Cohen’s bill to make it illegal to display a Palestinian flag in universities is a response to a rally that took place last week at Ben Gurion University and was organized after students were not allowed to hold one on Nakba Day. Students, who according to reports were mostly Arab Israeli but included some Israeli Jews as well, waved Palestinian flags and sang Palestinian songs and some held up peace signs. The response from Israeli politicians was overwhelmingly negative. Finance Minister Avigdor Liberman called for Ben Gurion’s state funding to be cut off, the mayor of Beersheva said that the rally crossed a red line, New Hope MK Sharon Haskell deemed any display of a Palestinian flag to be incitement, and the Likud issued a statement linking the appearance of Palestinian flags at this rally to the government’s alleged inability to fight terrorism or preserve Zionism. Cohen’s bill, despite being one introduced by the opposition, was granted a seal of approval by the government’s Ministerial Committee for Legislation, which said that coalition MKs were free to vote their conscience rather than maintain the ordinary coalition discipline that would dictate voting against it, and Yamina, New Hope, and Yisrael Beiteinu all voted for it yesterday.

If all of this seems like an extreme overreaction to a national flag, that’s because it is. If waving a flag threatens Israel’s existence, then not only is Israel in far bigger trouble than anyone understands, but Zionism itself has failed. The success of Israel is not only in its establishment, but in the fact that it has become a military, economic, and cultural powerhouse. Protestors waving Palestinian flags and mourners displaying them at funerals does not threaten Israel’s sovereignty or security in any tangible way, and to think otherwise betrays a deep and unwarranted sense of insecurity about Israel’s durability and legitimacy. Palestinians are subject to Israeli control in ways large and small and don’t have many outlets for expressing their nationalism or symbolically demonstrating their freedom; honing in on flags says far more about Israeli predilections than it does about Palestinian ones. The fact that Israel is now worried about Palestinian flags when twenty years ago Israel was worried about Palestinians with suicide vests is itself a demonstration of how much better Israel’s position is, and how many inside of Israel are struggling with distinguishing between symbols of resistance that are actually violent threats and those that are not. 
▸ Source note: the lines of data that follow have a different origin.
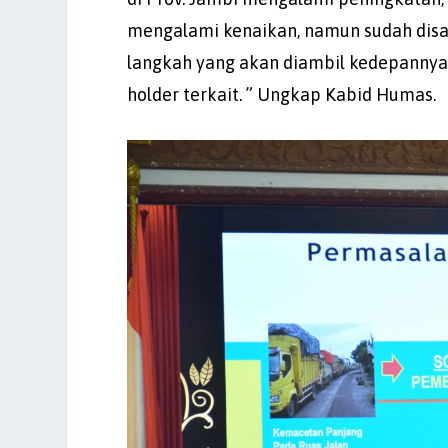
mengalami kenaikan, namun sudah disa
langkah yang akan diambil kedepannya, 
holder terkait. ” Ungkap Kabid Humas.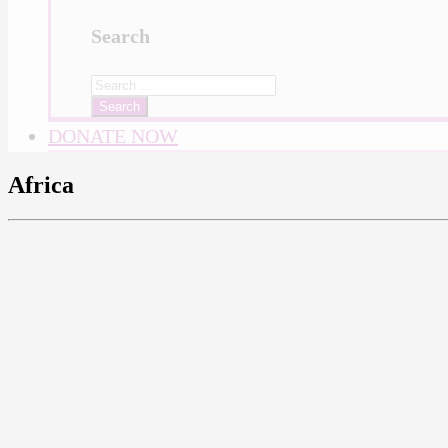
Search
Search
for:
DONATE NOW
Africa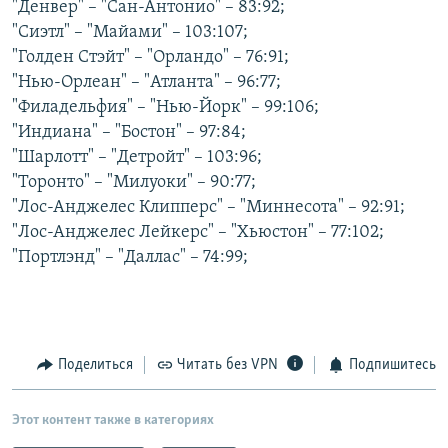
"Денвер" – "Сан-Антонио" – 83:92;
РАСПИСАНИЕ ВЕЩАНИЯ
"Сиэтл" – "Майами" – 103:107;
ПОДПИШИТЕСЬ НА РАССЫЛКУ
"Голден Стэйт" – "Орландо" – 76:91;
"Нью-Орлеан" – "Атланта" – 96:77;
"Филадельфия" – "Нью-Йорк" – 99:106;
СОЦИАЛЬНЫЕ СЕТИ
"Индиана" – "Бостон" – 97:84;
"Шарлотт" – "Детройт" – 103:96;
"Торонто" – "Милуоки" – 90:77;
"Лос-Анджелес Клипперс" – "Миннесота" – 92:91;
"Лос-Анджелес Лейкерс" – "Хьюстон" – 77:102;
Все сайты РСЕ/РС
"Портлэнд" – "Даллас" – 74:99;
Поделиться
Читать без VPN
Подпишитесь
Этот контент также в категориях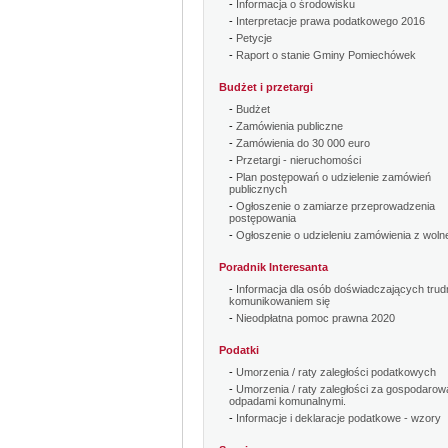
-
Informacja o środowisku
-
Interpretacje prawa podatkowego 2016
-
Petycje
-
Raport o stanie Gminy Pomiechówek
Budżet i przetargi
-
Budżet
-
Zamówienia publiczne
-
Zamówienia do 30 000 euro
-
Przetargi - nieruchomości
-
Plan postępowań o udzielenie zamówień
publicznych
-
Ogłoszenie o zamiarze przeprowadzenia
postępowania
-
Ogłoszenie o udzieleniu zamówienia z wolne
Poradnik Interesanta
-
Informacja dla osób doświadczających trud
komunikowaniem się
-
Nieodpłatna pomoc prawna 2020
Podatki
-
Umorzenia / raty zaległości podatkowych
-
Umorzenia / raty zaległości za gospodarow
odpadami komunalnymi.
-
Informacje i deklaracje podatkowe - wzory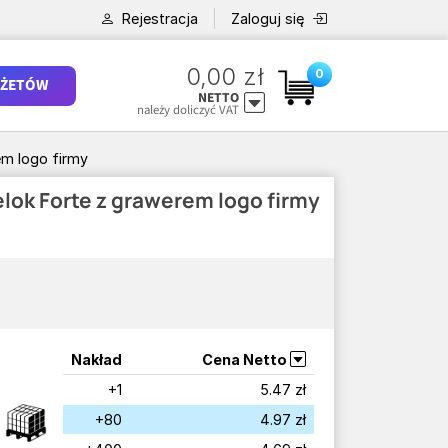
Rejestracja
Zaloguj się
0,00 zł
0
ŻETÓW
NETTO
należy doliczyć VAT
em logo firmy
lok Forte z grawerem logo firmy
Nakład
Cena Netto
+1
5.47 zł
+80
4.97 zł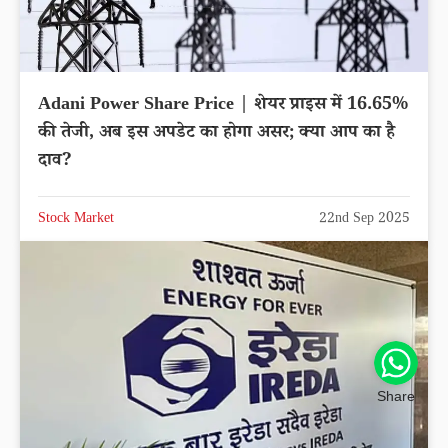
Yes Bank Share Price | स्टॉक प्राइस में 1.67% की
तेजी, स्टॉक प्राइस पर होगा असर; क्या आप का है दाव?
Share
Stock Market
22nd Sep 2025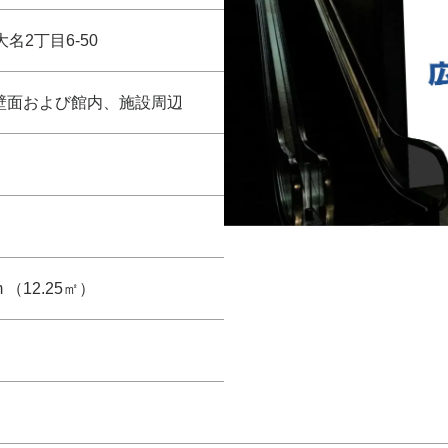
名2丁目6-50
ー壁面および館内、施設周辺
5m （12.25㎡）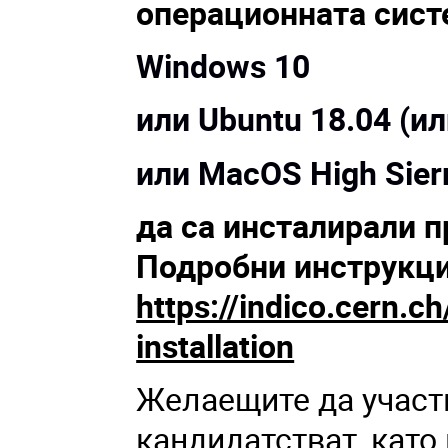
операционната систе
Windows 10
или Ubuntu 18.04 (и
или MacOS High Sier
да са инсталирали 
Подробни инструкци
https://indico.cern.
installation
Желаещите да участв
кандидатстват, кат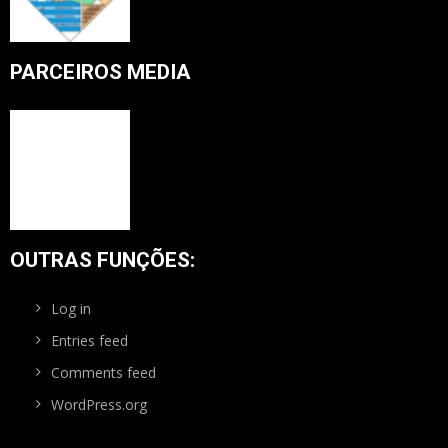
PARCEIROS MEDIA
OUTRAS FUNÇÕES:
Log in
Entries feed
Comments feed
WordPress.org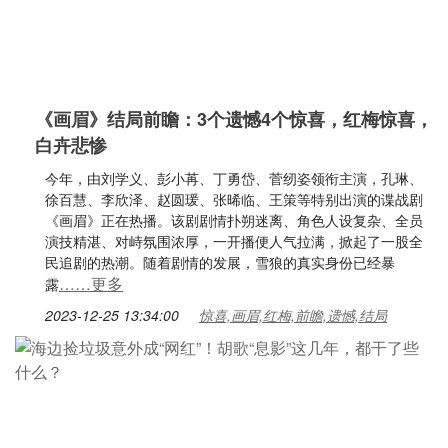
《画眉》结局前瞻：3个遗憾4个惊喜，红梅惊喜，
白卉悲惨
今年，由刘学义、彭小苒、丁勇岱、菅纫姿领衔主演，孔琳、
徐百慧、李欣泽、赵圆瑗、张晞临、王策等特别出演的谍战剧
《画眉》正在热播。该剧剧情扑朔迷离、角色人设复杂、全员
演技精湛、对峙氛围浓厚，一开播便人气拉满，掀起了一股全
民追剧的热潮。随着剧情的发展，雪狼的真实身份已经暴
……更多
露
2023-12-25 13:34:00
惊喜,画眉,红梅,前瞻,遗憾,结局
The more that Israel seeks to criminalize the idea of Palestinian nationalism rather than focusing on preventing its violent manifestations, the more difficult it will become. The Palestinian flag is a display of ideology and emotion, and treating it like a weapon will make it more potent and more popular a symbol. There was a particular irony at work this week with Israeli arguments that marching through the Old City with Israeli flags is nothing but a demonstration of legitimate Israeli pride and should not be construed in any way as incitement or threatening toward Palestinians, while at the same time insisting on multiple fronts that Palestinian flags are inherently illegitimate and should be construed as incitement and threats toward Israelis. The truth is that national flags are never inherent threats, but it is all about how they are deployed. There is a way to have the Jerusalem Day flag march be about pride in Israel and Israeli sovereignty in its capital, and there is a way to have it be about rubbing Palestinian noses in their defeat. There is a way to fly Palestinian flags as an expression of hopes for independence and sovereignty, and there is a way to do it as a threatening message to Israelis about their safety and security. It is a mistake for Israel to lose sight of this fact, along with the larger dynamic at work in which making Palestinian nationalism a crime will not kill it but only make it stronger.